In the effort to bolster certain priority areas in agriculture, government must also look to enhancing the internal capacity to produce a decent and profitable crop of tomatoes, onions or rice among others, through targeted policy. The Gambia’s perennial struggle to create self sufficiency in vital commodities has always been dogged by cheap and sub-standard imports of questionable quality that wouldn’t pass muster in the U.K. or the European Union (EU). It is common knowledge that European produce destined for export overseas may be wholesome but do not have to meet the stringent standards and guidelines demanded for exports to and within European or US markets. The trade practice of Dumping thus becomes commonplace!!

Vegetable cooking oil and what’s labeled Margarine or Mayonnaise for export outside of the EU are prime examples. The reason I wouldn’t touch these items in The Gambia!!

Yes, I am a strong advocate of free market competition and private sector led growth but in its nascent phase, the Gambian private sector, particularly in agriculture, must be shielded from unfair trade practices and dumping of cheap imports that Gambian and Lebanese importers flood our markets with. I believe that the wholesale lifting of tariffs on imports could serve to dampen local production in the medium and long term. Thus when the season for locally grown onions, tomatoes or potatoes arrives, levies must be imposed in order to afford local producers fair prices that command profitable farm gate revenue and returns to their investment albeit with enhanced quality management on the ground at the producer and marketing levels.

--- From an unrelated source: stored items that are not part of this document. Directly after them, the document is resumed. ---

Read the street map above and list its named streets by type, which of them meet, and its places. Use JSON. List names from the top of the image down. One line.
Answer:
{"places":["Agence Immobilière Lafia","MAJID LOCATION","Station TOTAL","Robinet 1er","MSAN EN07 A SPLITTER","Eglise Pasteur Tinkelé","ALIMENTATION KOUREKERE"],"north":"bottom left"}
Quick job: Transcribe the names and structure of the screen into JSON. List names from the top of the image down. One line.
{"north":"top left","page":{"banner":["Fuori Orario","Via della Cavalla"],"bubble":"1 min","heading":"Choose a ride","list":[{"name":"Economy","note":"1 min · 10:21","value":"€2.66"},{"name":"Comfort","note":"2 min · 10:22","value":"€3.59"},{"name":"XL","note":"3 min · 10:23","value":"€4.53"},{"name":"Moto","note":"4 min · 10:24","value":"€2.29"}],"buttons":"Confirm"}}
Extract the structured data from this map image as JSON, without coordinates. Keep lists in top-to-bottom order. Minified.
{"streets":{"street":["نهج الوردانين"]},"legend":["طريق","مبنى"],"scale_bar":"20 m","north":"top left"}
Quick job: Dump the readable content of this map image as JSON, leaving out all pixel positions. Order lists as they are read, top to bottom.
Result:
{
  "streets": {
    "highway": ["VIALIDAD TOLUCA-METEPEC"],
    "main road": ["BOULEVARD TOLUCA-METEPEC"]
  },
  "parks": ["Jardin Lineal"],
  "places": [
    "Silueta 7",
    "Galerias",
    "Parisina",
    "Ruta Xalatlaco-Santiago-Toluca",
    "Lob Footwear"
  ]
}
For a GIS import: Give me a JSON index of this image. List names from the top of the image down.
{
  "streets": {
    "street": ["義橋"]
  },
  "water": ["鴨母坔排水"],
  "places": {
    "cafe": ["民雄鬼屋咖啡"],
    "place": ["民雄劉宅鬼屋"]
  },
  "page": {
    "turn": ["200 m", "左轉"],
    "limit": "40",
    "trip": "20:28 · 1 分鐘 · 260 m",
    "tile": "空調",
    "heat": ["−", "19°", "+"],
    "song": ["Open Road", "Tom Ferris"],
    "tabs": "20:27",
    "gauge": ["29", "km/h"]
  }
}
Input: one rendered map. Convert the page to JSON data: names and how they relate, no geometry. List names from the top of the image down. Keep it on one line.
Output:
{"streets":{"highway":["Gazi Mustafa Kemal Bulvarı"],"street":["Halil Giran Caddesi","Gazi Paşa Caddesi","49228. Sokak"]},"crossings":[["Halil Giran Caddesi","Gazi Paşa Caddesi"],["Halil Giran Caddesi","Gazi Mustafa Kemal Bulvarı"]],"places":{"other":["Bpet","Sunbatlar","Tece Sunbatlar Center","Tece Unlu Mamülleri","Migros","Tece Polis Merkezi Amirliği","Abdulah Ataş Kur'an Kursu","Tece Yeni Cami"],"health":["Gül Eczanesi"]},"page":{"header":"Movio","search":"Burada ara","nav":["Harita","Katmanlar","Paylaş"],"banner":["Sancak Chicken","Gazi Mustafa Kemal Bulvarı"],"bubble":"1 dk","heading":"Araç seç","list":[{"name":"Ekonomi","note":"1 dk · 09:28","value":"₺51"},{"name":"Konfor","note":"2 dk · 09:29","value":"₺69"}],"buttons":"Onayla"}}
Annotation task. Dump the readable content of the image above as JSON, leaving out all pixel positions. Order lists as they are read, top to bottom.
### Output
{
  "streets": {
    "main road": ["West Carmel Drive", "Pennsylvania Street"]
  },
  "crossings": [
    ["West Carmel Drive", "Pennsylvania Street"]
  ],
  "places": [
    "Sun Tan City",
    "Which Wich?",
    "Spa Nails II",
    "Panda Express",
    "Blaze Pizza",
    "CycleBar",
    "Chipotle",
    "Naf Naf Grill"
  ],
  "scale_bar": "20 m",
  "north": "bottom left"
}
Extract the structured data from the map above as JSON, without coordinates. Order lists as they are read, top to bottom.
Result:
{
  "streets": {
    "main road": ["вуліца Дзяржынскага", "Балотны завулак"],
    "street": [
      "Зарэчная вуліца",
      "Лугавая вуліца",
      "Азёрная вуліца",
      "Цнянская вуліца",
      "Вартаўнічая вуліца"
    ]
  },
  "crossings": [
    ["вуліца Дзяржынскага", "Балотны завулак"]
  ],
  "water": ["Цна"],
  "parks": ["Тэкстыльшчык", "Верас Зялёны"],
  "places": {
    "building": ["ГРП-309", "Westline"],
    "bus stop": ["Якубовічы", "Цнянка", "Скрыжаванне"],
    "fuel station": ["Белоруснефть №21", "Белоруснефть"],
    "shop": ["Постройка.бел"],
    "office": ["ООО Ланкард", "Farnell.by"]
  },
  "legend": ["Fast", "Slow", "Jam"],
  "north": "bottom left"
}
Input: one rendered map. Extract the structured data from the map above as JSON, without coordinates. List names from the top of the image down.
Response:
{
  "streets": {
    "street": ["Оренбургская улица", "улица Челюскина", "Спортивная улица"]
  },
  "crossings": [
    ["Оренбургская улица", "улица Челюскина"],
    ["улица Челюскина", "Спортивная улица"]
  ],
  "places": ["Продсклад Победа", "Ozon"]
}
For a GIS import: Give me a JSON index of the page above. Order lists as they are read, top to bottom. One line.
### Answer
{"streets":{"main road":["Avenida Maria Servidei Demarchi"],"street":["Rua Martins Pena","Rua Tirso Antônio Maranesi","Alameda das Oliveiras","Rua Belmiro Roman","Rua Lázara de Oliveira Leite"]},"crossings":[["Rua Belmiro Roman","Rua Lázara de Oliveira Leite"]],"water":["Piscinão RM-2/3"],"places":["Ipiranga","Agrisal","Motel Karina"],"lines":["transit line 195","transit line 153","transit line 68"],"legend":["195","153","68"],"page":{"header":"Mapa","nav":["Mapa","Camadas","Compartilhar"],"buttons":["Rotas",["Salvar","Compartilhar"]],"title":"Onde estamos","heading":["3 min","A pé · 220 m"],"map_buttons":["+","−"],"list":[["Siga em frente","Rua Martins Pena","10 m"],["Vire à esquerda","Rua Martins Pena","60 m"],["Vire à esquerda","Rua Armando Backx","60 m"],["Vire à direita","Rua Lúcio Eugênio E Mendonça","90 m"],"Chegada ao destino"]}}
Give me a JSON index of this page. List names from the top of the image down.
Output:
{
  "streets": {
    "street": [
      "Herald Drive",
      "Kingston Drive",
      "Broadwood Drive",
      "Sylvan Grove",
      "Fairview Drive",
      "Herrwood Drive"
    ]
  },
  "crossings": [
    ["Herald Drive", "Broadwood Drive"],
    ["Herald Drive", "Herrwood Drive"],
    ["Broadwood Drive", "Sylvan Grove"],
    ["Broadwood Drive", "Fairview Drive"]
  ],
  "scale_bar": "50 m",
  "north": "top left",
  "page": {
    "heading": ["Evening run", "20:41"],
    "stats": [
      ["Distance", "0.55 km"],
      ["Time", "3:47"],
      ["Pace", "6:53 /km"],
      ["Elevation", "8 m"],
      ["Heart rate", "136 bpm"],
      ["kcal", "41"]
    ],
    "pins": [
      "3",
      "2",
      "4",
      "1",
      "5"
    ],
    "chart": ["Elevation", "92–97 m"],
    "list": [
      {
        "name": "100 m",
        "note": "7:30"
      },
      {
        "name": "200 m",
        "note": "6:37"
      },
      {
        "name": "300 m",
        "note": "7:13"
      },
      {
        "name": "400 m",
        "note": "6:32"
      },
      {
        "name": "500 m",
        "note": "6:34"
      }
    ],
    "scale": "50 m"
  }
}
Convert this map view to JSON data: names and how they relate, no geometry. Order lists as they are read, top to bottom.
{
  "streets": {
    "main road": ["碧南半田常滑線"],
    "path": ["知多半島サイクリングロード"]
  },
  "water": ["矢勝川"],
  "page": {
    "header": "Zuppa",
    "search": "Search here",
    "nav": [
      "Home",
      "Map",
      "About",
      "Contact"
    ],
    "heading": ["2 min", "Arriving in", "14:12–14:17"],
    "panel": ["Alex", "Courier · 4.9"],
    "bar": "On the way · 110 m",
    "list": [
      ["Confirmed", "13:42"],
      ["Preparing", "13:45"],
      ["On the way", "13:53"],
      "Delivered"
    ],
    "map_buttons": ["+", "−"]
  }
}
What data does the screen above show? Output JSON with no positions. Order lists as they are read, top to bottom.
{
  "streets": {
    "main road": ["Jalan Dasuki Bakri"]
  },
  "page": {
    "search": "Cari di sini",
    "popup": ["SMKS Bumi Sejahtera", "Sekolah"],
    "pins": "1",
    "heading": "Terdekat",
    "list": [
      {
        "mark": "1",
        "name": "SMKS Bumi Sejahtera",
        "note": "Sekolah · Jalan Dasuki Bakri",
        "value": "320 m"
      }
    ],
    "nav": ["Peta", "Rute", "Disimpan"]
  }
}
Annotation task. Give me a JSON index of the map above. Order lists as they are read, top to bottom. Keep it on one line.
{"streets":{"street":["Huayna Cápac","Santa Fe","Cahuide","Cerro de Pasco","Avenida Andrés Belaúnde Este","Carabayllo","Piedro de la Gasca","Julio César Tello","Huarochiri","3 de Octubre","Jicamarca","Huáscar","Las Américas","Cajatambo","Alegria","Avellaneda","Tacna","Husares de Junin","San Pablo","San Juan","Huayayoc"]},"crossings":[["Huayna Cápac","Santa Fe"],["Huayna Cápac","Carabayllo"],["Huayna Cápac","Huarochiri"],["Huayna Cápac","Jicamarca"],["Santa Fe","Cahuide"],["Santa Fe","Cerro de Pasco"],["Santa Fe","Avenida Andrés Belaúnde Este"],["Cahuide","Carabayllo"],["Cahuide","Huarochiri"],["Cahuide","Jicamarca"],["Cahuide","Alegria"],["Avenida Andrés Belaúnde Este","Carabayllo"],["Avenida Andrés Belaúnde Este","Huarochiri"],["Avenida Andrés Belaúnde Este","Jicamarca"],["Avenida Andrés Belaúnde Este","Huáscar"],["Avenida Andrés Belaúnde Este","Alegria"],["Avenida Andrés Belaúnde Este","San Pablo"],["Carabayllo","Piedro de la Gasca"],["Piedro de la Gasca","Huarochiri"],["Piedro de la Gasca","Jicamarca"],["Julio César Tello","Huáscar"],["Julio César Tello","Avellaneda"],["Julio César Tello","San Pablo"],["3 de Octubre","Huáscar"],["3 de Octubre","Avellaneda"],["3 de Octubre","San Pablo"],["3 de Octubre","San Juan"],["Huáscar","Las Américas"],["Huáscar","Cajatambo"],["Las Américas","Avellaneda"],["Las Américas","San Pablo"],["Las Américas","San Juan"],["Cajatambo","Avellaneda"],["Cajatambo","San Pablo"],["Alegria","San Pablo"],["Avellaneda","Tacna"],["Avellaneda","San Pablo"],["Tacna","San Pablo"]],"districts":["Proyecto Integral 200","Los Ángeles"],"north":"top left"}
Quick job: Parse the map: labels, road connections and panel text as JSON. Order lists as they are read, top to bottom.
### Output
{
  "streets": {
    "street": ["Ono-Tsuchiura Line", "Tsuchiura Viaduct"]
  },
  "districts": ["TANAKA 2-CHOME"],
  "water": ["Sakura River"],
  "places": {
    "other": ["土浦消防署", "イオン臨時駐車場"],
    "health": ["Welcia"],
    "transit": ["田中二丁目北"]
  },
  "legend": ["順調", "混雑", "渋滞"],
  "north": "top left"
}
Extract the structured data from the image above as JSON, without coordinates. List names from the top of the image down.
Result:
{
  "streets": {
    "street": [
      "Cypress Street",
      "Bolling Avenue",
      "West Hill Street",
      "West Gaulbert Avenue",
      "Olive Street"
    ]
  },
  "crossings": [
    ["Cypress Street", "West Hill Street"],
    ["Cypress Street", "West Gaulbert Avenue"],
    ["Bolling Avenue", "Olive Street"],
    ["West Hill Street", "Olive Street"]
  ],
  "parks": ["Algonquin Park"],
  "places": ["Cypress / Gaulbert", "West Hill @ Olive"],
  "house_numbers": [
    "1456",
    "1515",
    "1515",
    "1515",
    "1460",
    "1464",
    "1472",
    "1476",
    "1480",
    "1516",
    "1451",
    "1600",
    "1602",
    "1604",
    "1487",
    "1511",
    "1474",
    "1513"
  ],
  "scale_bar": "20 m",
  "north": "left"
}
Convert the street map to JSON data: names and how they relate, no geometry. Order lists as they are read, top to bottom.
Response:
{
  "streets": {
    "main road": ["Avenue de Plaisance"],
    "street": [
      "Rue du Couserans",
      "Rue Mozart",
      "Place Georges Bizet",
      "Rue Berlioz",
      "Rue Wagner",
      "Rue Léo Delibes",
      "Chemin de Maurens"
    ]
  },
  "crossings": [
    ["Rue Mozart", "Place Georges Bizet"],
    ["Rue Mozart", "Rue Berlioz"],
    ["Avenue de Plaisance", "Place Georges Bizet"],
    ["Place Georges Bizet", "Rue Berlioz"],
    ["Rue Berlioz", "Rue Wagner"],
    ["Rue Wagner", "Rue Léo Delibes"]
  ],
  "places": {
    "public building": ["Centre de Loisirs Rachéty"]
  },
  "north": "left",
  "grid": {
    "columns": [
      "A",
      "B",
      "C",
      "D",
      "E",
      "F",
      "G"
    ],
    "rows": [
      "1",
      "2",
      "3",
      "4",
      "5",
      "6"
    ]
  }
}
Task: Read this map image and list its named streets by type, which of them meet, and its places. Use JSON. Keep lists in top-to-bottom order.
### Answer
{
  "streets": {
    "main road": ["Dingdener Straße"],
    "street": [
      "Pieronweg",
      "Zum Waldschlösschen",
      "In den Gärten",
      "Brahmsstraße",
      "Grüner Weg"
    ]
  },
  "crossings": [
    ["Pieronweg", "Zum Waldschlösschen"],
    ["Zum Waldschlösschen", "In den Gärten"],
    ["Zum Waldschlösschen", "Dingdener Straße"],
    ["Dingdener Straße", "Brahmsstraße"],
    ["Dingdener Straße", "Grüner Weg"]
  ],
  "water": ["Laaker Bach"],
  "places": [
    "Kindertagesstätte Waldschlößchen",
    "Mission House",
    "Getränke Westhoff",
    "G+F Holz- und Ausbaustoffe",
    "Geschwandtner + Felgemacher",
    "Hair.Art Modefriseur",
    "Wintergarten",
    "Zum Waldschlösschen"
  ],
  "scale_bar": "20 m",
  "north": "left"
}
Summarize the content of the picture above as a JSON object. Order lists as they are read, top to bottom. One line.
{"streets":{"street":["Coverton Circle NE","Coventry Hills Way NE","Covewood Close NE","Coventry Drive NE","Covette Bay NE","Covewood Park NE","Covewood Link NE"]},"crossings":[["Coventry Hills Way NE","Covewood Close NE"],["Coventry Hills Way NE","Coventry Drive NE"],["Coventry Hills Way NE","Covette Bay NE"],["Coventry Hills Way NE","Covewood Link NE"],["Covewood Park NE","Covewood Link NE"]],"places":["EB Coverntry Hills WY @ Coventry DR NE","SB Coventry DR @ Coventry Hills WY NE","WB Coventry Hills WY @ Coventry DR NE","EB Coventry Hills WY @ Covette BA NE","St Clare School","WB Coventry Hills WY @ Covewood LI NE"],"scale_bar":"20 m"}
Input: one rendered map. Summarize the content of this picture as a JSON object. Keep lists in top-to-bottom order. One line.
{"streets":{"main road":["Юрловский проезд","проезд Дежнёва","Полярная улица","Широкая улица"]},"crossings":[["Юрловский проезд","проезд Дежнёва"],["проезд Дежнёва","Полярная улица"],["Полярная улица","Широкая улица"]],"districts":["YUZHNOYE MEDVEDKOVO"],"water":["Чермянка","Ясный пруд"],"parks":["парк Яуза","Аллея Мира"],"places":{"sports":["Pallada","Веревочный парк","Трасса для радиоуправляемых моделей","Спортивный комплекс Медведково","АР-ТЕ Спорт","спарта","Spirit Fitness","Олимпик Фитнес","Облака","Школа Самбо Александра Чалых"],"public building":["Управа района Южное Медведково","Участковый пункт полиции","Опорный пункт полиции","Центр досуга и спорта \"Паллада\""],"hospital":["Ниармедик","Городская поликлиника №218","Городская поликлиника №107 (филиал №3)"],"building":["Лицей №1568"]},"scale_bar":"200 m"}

Similar measures could be applied to bolster rice production. I recall a conversation with a former Central Bank economist that said “If The Gambia can import rice cheaper from Thailand or Taiwan, why grow rice anyway. It’s a simple principle of economics at work,” he said. I shook my head in dismay and asked why he, the Economist, wouldn’t want to see an enhanced local capacity for rice production and also test the age old principle of economies of scale. I was to discover later that this same economist had a vested interest (commission/kickback) in what turned out to be the APRC rice imported from Taiwan or thereabouts.

So what I learned was that the “bigwig economist/policy maker” with the Central Bank of The Gambia and other policy makers then and at this time may not be acting in the best interest of Gambians or The Gambia but will undoubtedly look out for personal gain at the expense of Gambians. So informed Gambians must constantly question policy decisions that impinge on their sources of livelihood.

Onions for example, can be produced cheaper in The Gambia and at lower farm gate prices than imports from Europe with tangible data in support of this assertion. However, previous onion production schemes have been beset with massive post harvest and marketing losses that rendered the schemes unsustainable. Thus the need to draw upon the experiences of folks that were involved in those schemes become a must if we are to avoid similar pitfalls going forward. Senegal is also known to have imposed tariffs aimed at consolidating gains made by nascent dairy, tomato and fruit canning industries.

The Gambia must follow suit to protect nascent enterprises in the productive and other vital sectors. There’s absolutely nothing wrong with adopting non-tariff barriers aimed at protecting local industries albeit that the donor community may frown on that. However, strength in knowledge and capacity with trade negotiations are key items to the successful implementation of trade policy.

Not when you have, an APRC regime, water engineer acting as an executive and “all informed” trade minister or an NIA agent acting as trade attache at a Gambian embassy abroad!! Boy did they go wrong on that!! So Mr OJ Jallow, I’d like to get your input on agricultural trade policy going forward!!